Cotton bags work too, but cotton requires a lot of water to be properly manufactured.

Free tote bags are popular to give away as swag or merch at conferences but don’t accept every free tote bag offered to you. A few canvas bags are all you need.

If you sense them piling up in your home and you don’t use them, donate them to friends and family who need to break their plastic bag habit.

Many reusable bags are made from recycled plastic. They are sturdier than regular plastic bags, but if you aim to go plastic-free, consider a different alternative.

If you want to go old-school, you can use cardboard boxes to transport your food and goods.

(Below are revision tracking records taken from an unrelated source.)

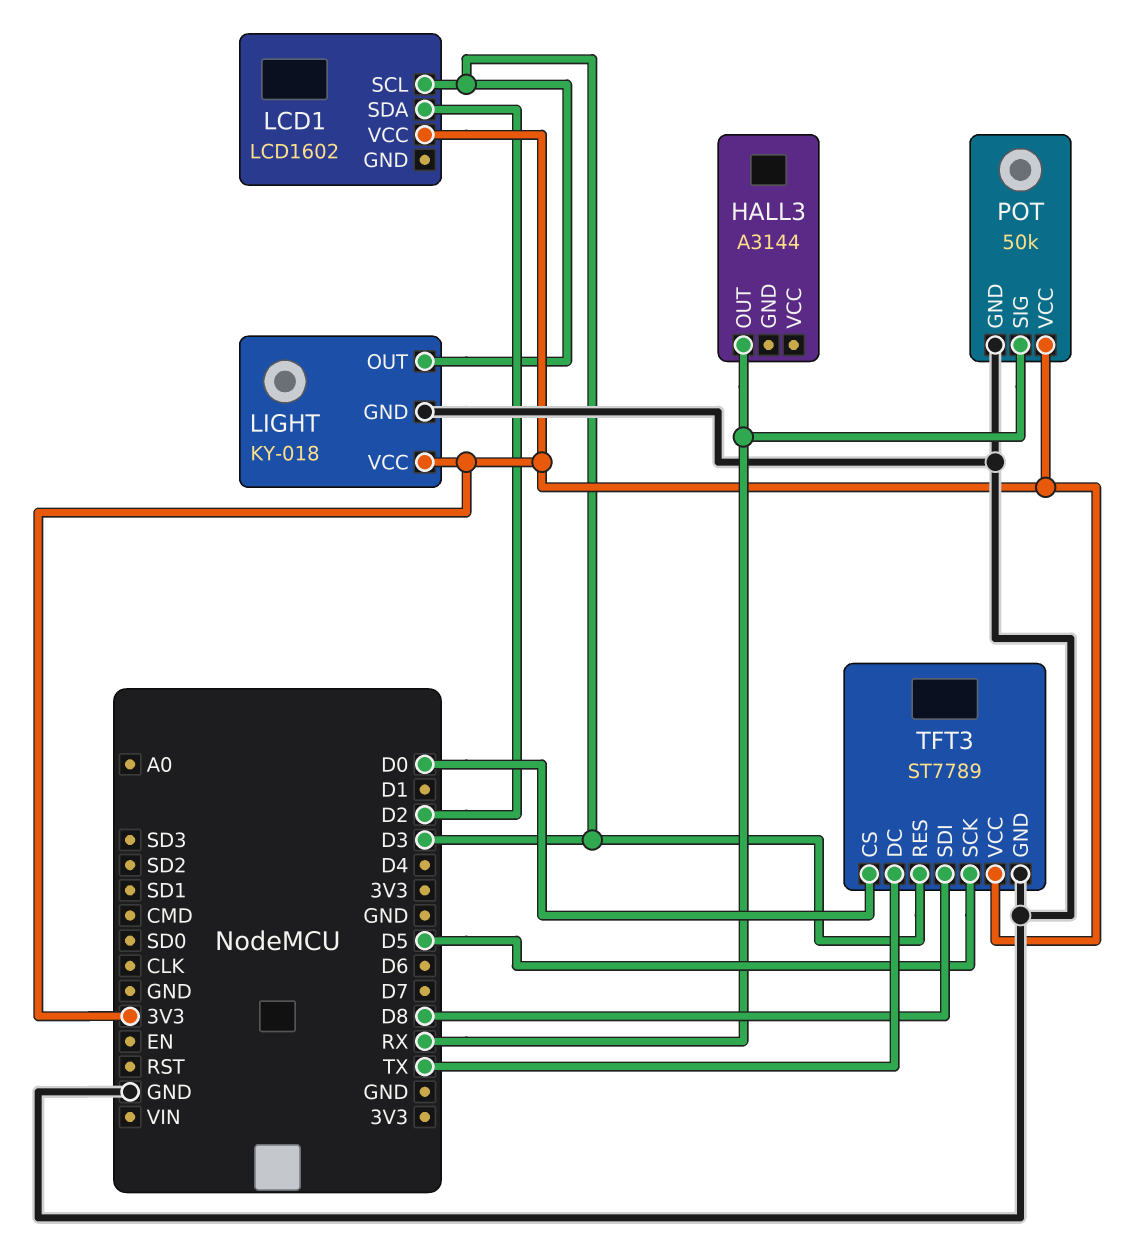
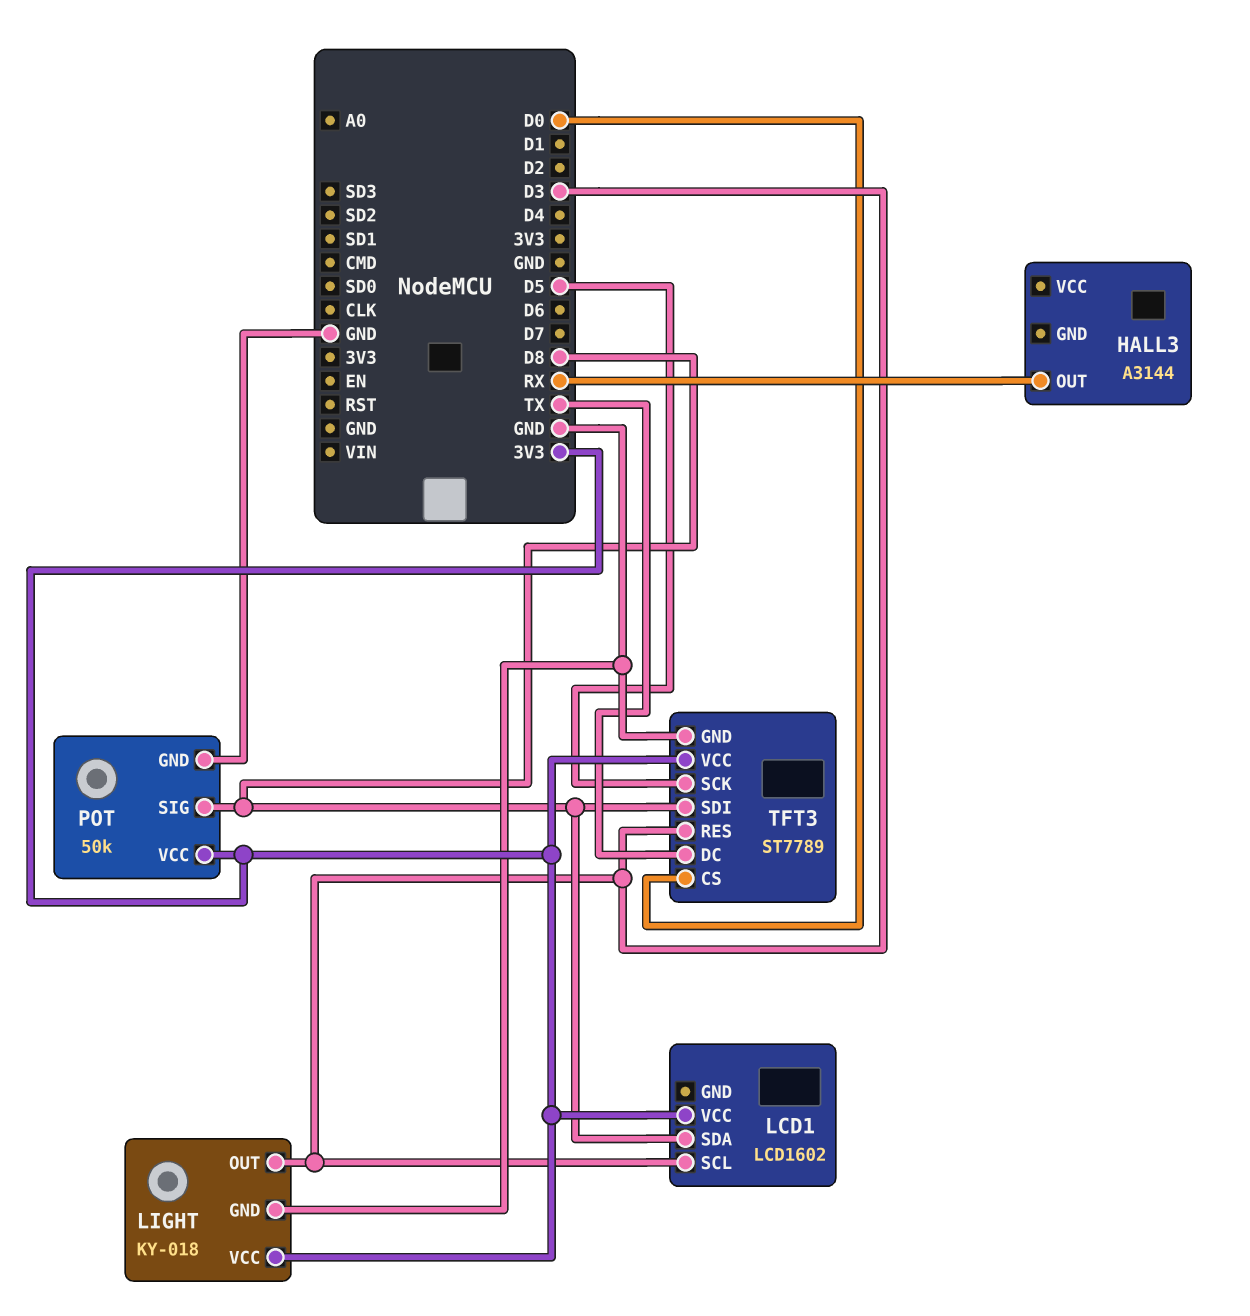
LCD1 pin SDA: D2 -> D8
POT pin SIG: RX -> D8

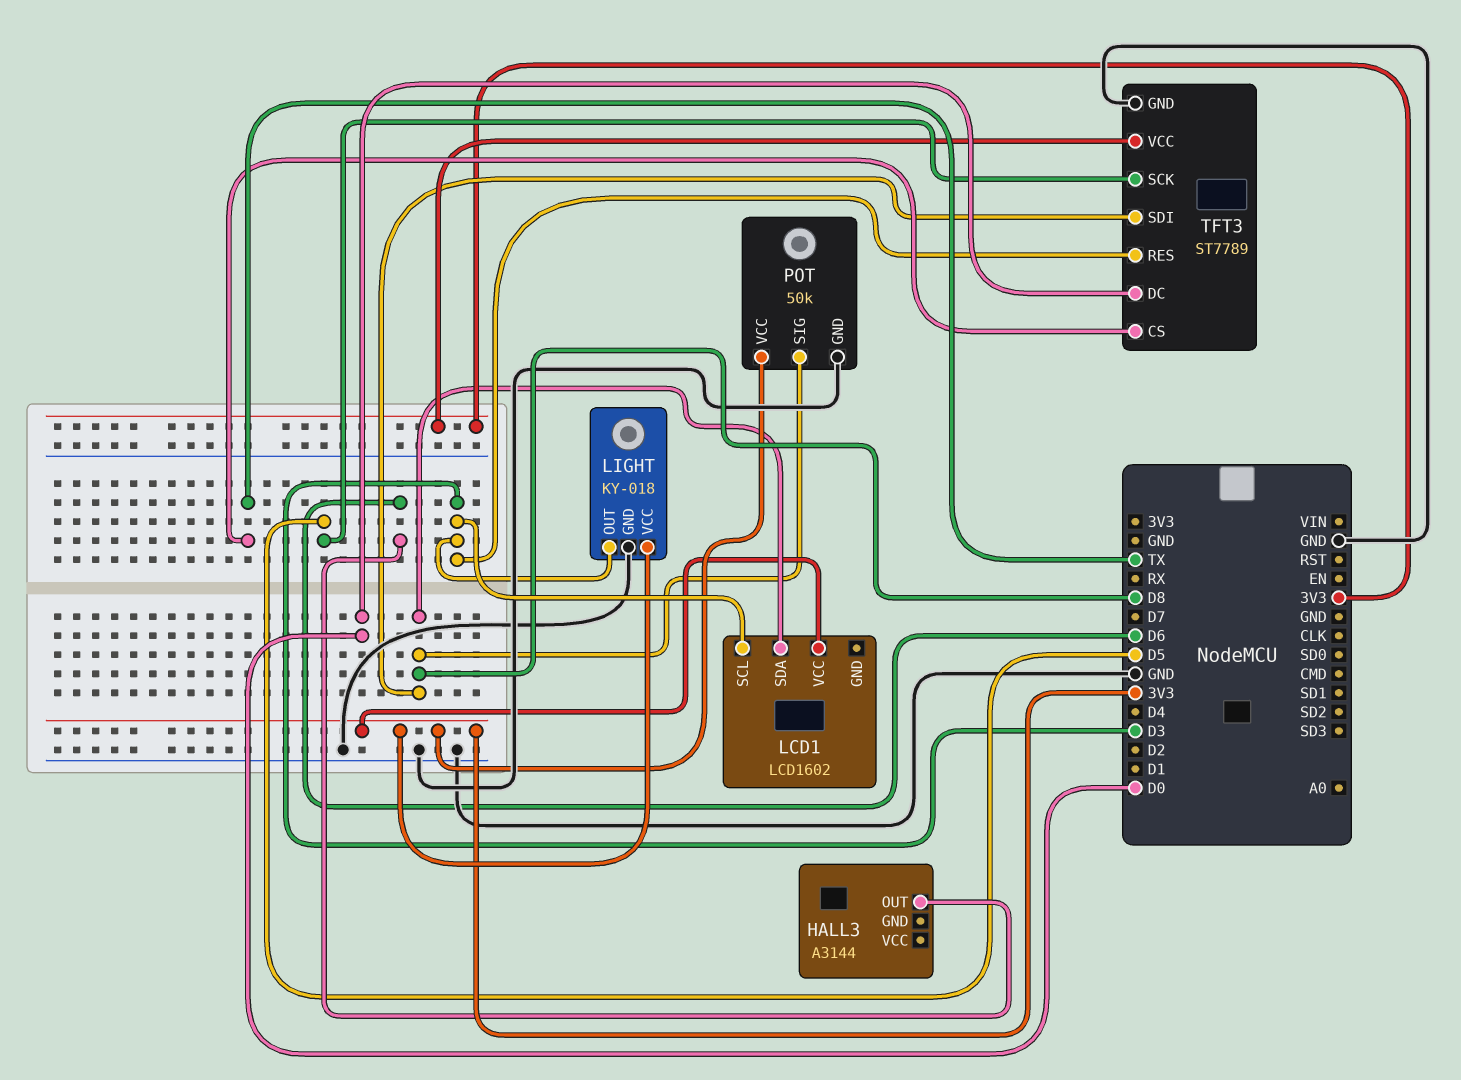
HALL3 pin OUT: RX -> D6
TFT3 pin CS: D0 -> TX
TFT3 pin DC: TX -> D0

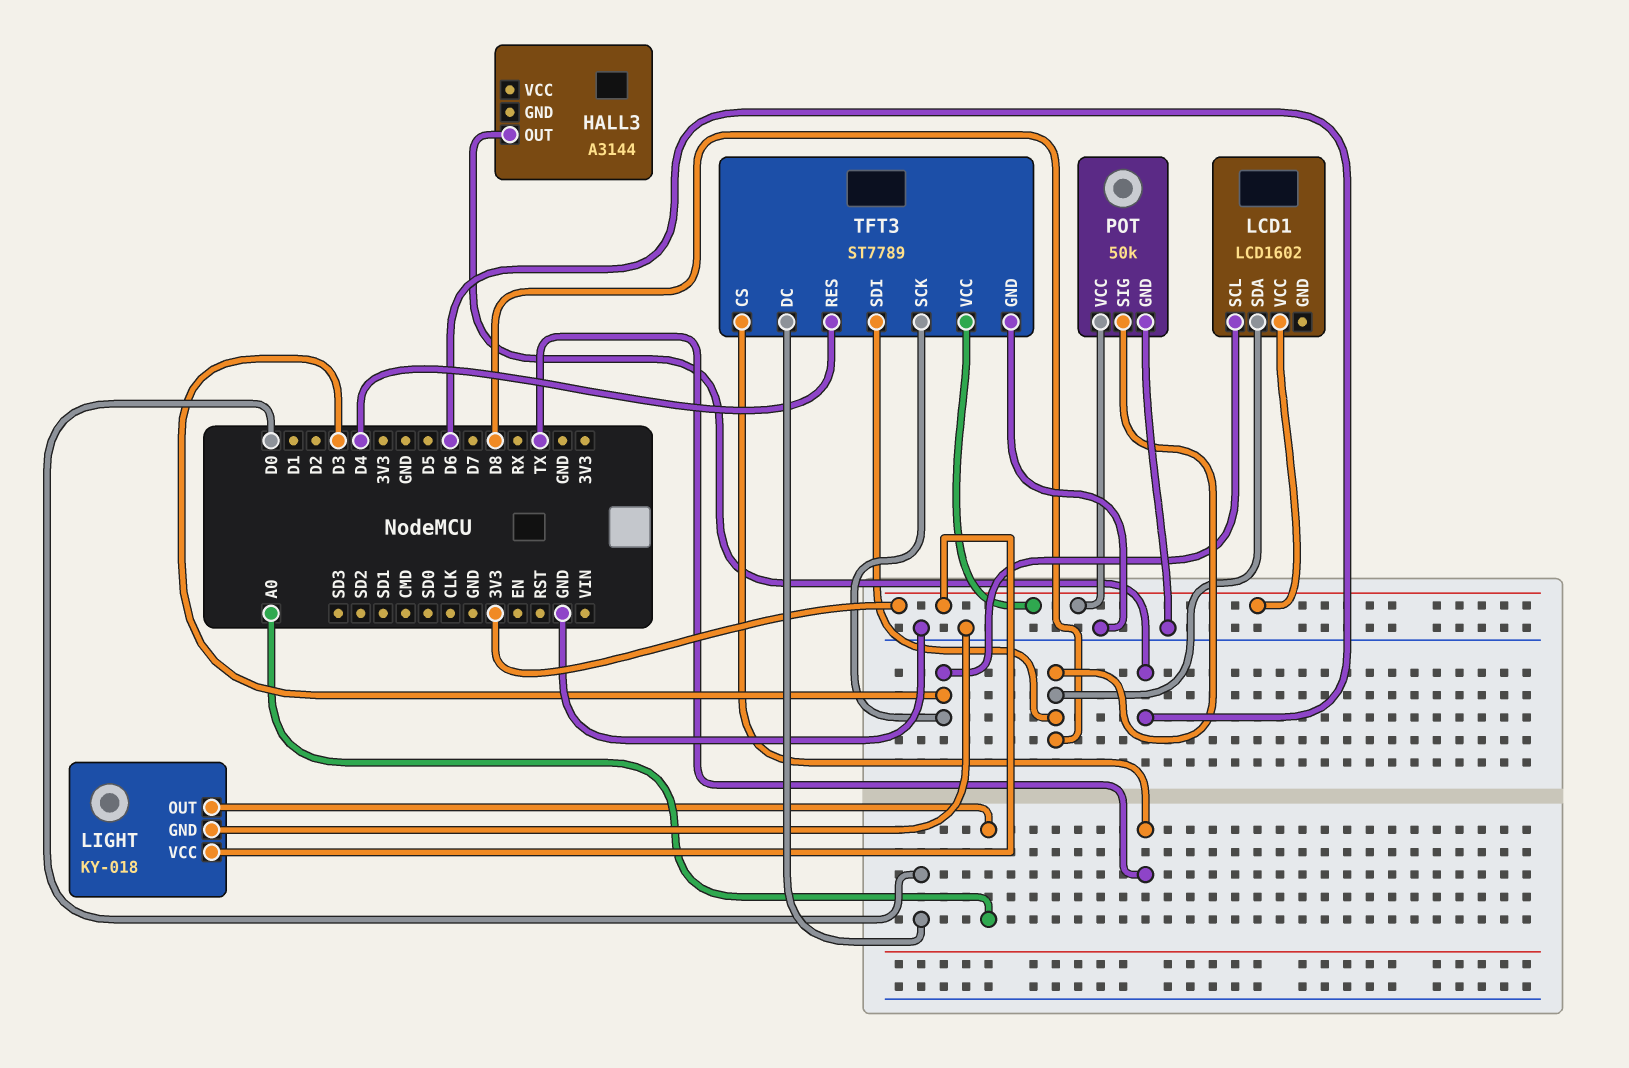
LIGHT pin OUT: D3 -> A0
TFT3 pin RES: D3 -> D4
TFT3 pin SCK: D5 -> D3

Cardboard boxes are easily repurposed and once flattened, acceptable in curbside recycling (as long as they don’t get wet or contaminated).

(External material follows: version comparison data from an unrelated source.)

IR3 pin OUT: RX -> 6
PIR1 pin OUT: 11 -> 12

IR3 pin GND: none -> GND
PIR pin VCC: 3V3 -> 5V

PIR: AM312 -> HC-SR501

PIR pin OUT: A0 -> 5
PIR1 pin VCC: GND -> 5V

What Can I Do with Old Plastic Bags?

Plastic bags can be reused for anything if you wash and dry them. Since they are water-resistant, having a few on hand in emergencies is not a bad idea. You can also use them as:

  • A way to pick up pet waste
  • A transportable trash receptacle in the car
  • Use it for storage
  • Liner for drawers or trash cans
  • Stuffing for packages instead of purchasing bubble wrap

Final Thoughts on Can You Recycle Plastic Bags

In 2015, over 87% of plastic bags, sacks, and wraps were never recycled. That is probably caused in part by a lack of public knowledge about where and how to recycle them. It’s unclear what kinds of plastics you can put in curbside recycling.

But now you know that collection bins outside many chain stores such as Target, Walmart, and Whole Foods accept plastic bags of various kinds.

If you want to go plastic-free, there are sustainable alternatives for carrying your groceries and other items. And there are ways to reuse and repurpose your old plastic bags without putting them in a landfill.

Remember, any questions about your locality’s rules and regulations about using and recycling bags are best directed to your local recycling center.